What you have to do:
Which lines in the listing below contain the word "Here"? Copy each of those lines in full, treating uppercase and lowercase as different.

(Source records)
☆ ☆ ☆

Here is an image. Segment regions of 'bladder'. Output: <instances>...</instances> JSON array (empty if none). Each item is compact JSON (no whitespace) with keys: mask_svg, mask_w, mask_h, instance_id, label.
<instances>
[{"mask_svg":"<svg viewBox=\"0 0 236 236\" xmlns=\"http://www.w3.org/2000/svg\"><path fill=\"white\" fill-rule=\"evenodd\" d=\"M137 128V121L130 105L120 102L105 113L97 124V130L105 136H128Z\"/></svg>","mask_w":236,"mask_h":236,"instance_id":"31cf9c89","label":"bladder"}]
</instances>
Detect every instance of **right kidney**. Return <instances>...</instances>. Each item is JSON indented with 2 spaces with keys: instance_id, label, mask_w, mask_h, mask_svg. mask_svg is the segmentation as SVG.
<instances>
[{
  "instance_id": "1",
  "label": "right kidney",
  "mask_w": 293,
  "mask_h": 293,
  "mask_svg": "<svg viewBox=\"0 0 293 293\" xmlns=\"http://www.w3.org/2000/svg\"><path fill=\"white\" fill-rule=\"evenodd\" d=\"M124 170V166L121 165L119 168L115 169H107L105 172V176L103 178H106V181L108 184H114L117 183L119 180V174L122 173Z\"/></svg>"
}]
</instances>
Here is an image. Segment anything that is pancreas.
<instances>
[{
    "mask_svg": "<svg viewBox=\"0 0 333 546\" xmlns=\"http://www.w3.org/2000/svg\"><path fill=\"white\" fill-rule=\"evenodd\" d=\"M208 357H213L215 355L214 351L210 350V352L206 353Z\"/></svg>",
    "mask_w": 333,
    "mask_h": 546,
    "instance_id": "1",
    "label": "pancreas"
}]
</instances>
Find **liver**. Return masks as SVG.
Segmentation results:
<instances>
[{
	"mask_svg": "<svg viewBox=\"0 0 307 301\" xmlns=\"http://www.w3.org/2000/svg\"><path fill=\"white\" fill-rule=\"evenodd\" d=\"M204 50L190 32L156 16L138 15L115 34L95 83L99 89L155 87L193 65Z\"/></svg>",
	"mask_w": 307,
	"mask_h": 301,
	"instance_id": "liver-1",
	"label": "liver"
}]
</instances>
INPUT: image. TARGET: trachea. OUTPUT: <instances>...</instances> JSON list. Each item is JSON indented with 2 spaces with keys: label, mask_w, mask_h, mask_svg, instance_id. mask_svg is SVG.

☆ ☆ ☆

Reply:
Here is an image. Segment regions of 'bladder'. Output: <instances>...</instances> JSON array (empty if none). Each item is compact JSON (no whitespace) with keys: mask_svg, mask_w, mask_h, instance_id, label.
Here is an image. Segment anything that is pancreas.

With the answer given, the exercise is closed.